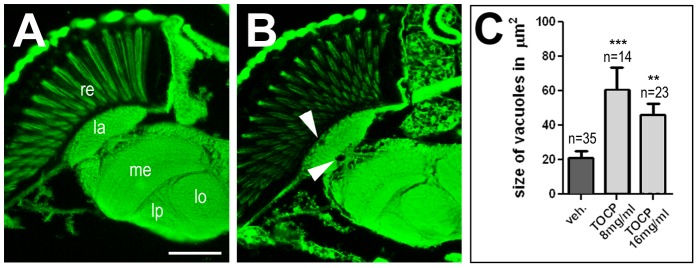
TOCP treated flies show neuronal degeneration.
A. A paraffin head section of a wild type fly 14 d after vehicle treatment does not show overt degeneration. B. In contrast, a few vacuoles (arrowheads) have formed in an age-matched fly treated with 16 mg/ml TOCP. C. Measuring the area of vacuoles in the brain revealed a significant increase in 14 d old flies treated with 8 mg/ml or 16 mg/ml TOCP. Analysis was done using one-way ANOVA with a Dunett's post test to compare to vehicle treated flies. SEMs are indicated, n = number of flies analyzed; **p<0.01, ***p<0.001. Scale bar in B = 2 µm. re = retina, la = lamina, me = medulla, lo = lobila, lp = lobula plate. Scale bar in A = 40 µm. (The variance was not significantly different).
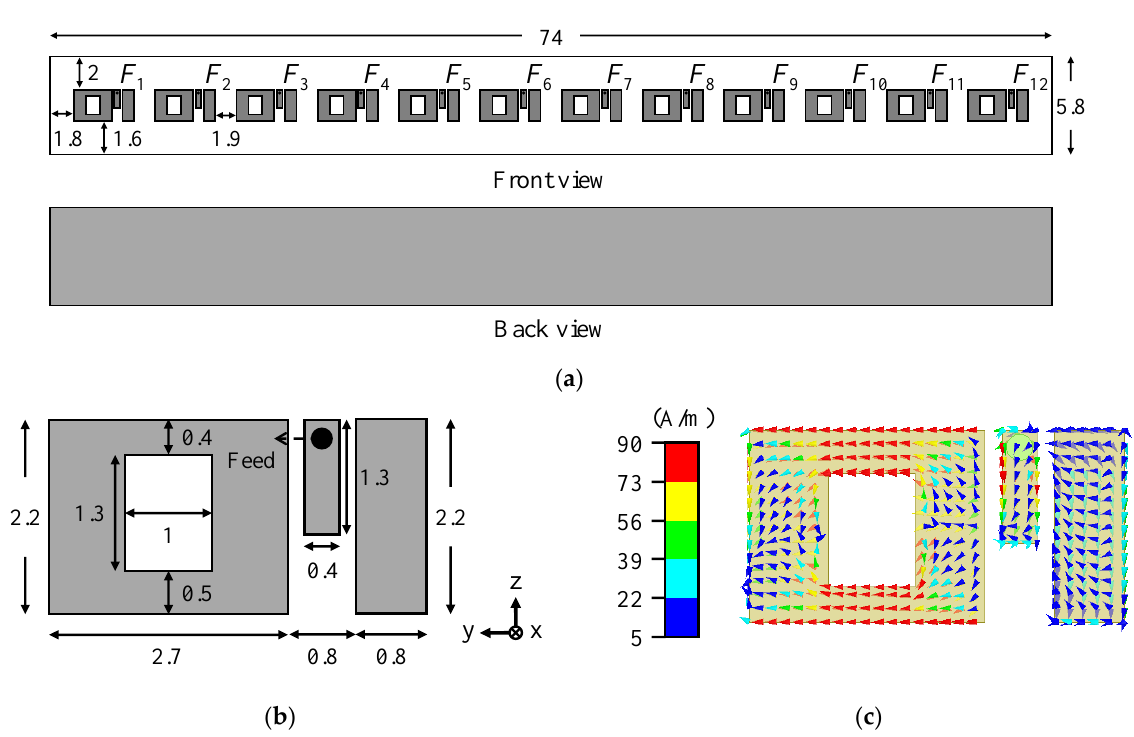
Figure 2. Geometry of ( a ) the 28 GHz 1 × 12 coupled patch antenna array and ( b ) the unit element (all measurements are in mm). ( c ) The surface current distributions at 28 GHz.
——
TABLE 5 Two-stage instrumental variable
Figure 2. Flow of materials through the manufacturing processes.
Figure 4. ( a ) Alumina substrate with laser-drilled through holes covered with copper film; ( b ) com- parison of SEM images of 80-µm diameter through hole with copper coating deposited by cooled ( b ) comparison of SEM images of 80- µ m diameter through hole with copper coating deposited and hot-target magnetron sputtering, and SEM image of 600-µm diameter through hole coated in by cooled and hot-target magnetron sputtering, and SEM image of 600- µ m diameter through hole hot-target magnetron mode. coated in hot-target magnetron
——
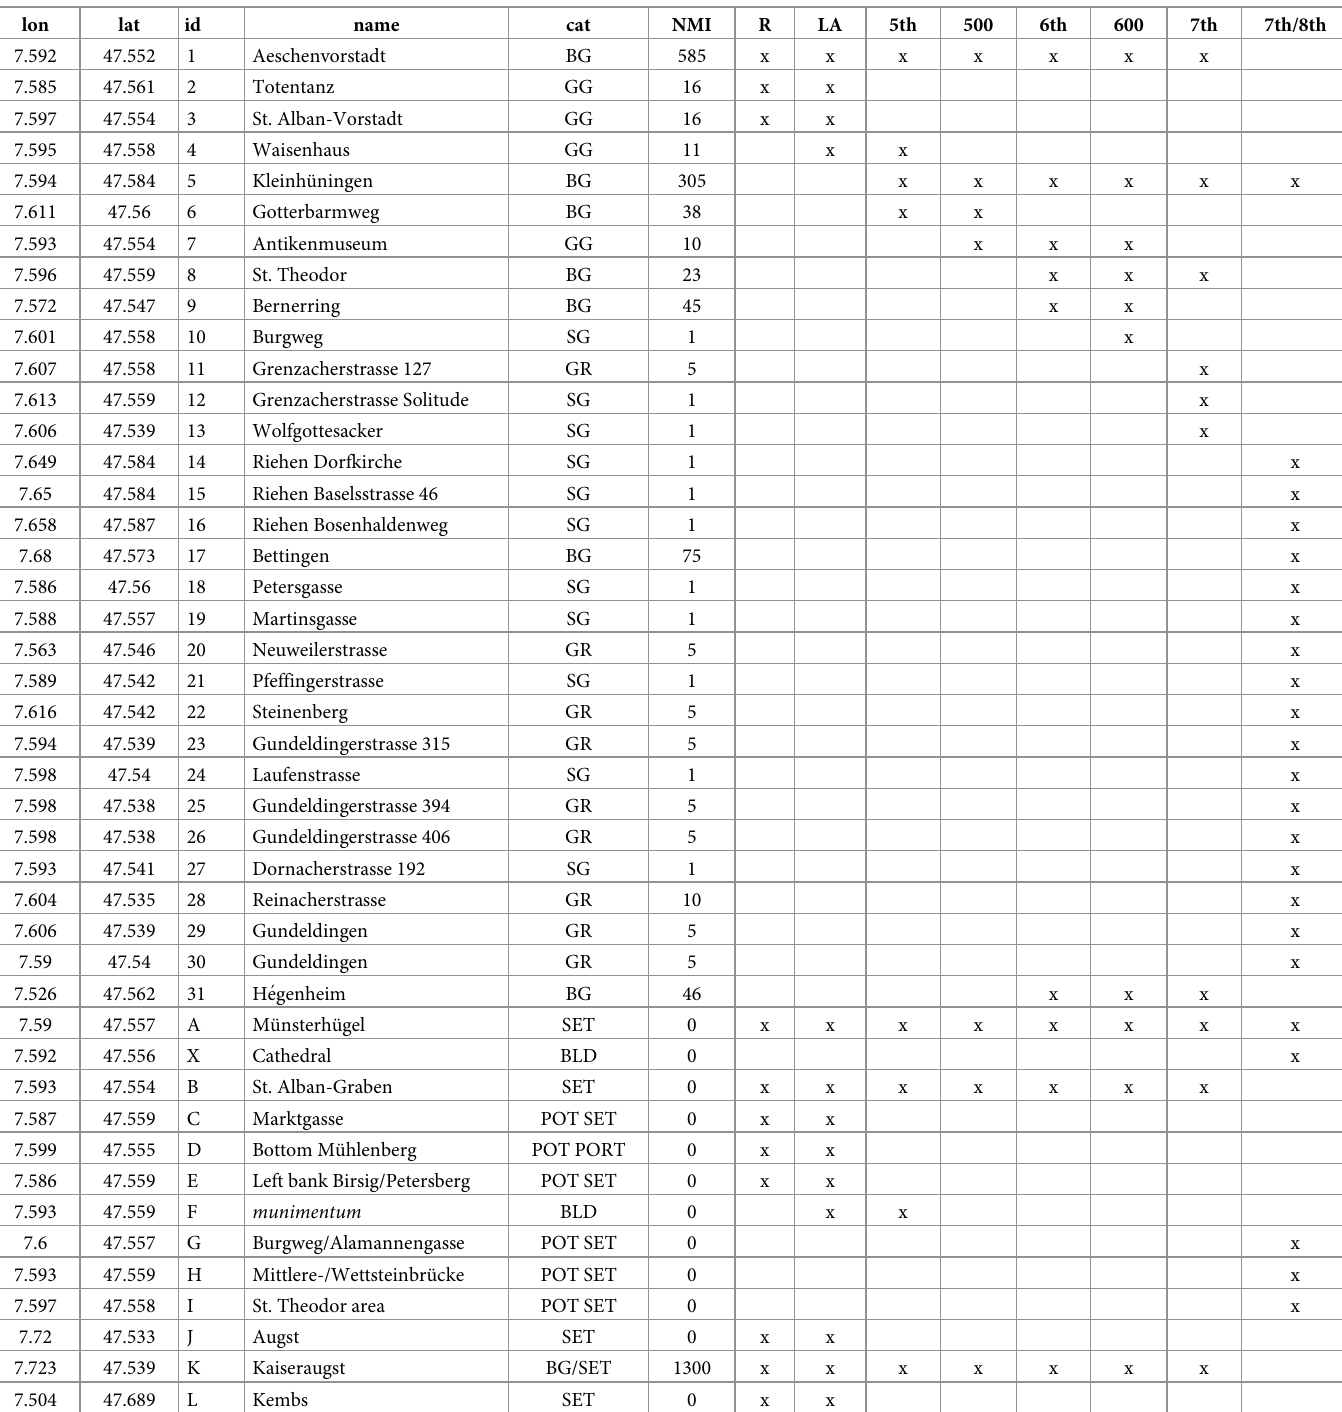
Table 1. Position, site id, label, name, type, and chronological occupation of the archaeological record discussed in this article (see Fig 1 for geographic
——
## Aim of the task
The lines to return are those in the material above that hold "through".

## Output of the exercise
Figure 2. Flow of materials through the manufacturing processes.
Figure 4. ( a ) Alumina substrate with laser-drilled through holes covered with copper film; ( b ) com- parison of SEM images of 80-µm diameter through hole with copper coating deposited by cooled ( b ) comparison of SEM images of 80- µ m diameter through hole with copper coating deposited and hot-target magnetron sputtering, and SEM image of 600-µm diameter through hole coated in by cooled and hot-target magnetron sputtering, and SEM image of 600- µ m diameter through hole hot-target magnetron mode. coated in hot-target magnetron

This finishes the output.